With concentrate wines you dont need to add any sulfites in the beginning. First of all some already contain sulfites but mainly the way they are processed the wild yeast has already been killed. If you added 1/4 tsp per galln then you need to pour yor wine from bucket to bucket many many times to rid your wine of most of thsi sulfite for a few day and make a yeast starter in the meantime and when your starter is fermenting good add small amounts at a time of your must to this starter until your starter is about 3 times the size of when you started it. This will acclimate your yeast to a higher level of sulfite. Your othe yeat is shot so you better have a good yeast. Id get a Lalvin EC1118 or Red star Premier Cuvee as theye are the goto yeasts for tuff fermentatios.


----------



## chadk88 (Aug 4, 2011)

I think I am just going to dump this batch and start fresh. If I dont need to add any sulfites in the beginning when should I add them or do I even need to add them.


----------



## Redtrk (Aug 4, 2011)

chadk88 said:


> I think I am just going to dump this batch and start fresh. If I dont need to add any sulfites in the beginning when should I add them or do I even need to add them.

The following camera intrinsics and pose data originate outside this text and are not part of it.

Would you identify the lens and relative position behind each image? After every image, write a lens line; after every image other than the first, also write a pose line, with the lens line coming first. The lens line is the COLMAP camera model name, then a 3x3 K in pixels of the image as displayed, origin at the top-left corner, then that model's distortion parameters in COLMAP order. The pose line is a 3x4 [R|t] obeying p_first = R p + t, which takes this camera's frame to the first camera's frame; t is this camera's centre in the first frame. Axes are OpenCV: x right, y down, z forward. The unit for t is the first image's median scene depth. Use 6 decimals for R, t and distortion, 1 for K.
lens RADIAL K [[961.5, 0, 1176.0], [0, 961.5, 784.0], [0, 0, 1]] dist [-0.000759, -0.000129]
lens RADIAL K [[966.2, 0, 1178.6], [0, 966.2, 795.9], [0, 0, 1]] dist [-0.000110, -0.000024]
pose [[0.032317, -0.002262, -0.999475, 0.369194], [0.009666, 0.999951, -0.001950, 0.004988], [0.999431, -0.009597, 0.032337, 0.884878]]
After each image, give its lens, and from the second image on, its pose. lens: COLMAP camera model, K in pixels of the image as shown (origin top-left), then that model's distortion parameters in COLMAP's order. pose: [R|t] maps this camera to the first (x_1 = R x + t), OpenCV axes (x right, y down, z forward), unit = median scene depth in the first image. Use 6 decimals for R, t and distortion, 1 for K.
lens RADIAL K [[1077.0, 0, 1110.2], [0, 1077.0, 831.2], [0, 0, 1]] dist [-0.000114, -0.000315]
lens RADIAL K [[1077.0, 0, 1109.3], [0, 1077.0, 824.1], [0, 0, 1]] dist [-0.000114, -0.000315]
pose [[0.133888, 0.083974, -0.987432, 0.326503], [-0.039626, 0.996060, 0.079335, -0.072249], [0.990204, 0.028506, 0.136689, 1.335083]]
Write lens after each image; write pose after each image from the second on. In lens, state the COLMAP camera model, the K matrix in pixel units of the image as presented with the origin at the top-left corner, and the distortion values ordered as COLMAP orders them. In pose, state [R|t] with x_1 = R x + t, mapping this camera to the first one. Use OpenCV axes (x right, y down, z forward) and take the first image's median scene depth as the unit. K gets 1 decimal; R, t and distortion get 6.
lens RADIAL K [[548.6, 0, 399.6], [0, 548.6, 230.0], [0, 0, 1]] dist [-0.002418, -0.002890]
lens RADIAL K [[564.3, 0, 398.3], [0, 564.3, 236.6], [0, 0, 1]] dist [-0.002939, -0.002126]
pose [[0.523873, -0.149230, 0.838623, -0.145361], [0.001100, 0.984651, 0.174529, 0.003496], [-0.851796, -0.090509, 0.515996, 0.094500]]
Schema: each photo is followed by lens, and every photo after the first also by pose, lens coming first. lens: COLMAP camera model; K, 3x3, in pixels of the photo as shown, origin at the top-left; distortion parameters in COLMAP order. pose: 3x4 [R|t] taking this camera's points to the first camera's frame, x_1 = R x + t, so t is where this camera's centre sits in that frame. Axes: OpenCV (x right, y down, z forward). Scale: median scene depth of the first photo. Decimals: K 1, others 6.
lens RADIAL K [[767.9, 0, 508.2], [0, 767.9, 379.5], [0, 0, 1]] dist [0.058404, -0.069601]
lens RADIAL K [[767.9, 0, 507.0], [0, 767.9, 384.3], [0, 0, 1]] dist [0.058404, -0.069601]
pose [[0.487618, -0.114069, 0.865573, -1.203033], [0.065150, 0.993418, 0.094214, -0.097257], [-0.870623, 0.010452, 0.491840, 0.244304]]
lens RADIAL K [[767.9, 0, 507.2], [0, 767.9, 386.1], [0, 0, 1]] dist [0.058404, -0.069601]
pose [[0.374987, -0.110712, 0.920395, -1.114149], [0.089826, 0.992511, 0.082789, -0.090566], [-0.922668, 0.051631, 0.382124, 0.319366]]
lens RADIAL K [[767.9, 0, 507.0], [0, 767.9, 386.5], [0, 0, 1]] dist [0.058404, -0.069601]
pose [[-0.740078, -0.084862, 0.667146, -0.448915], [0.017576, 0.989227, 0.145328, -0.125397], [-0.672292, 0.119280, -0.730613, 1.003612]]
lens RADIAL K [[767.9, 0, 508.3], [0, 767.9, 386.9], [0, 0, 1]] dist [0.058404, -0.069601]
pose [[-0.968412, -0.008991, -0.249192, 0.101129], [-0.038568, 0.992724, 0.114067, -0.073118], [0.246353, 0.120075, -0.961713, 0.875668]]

I wouldn't be so quick to dump it. Post up the full recipe you used and see if anyone here has a correction for you.


----------



## Wade E (Aug 4, 2011)

Only with concentrates or pastuerized juices do you not need to add sulfites.


----------



## robie (Aug 5, 2011)

He did indicate it smelled sour. That could be so, since it has set so long.
If it truly is a sour smell and not a sulfur smell, your batch likely is in real trouble.

After you answer the questions already asked and do as Wade suggested, smell it again and let us know if it is a sour smell or just a sulfur smell.


----------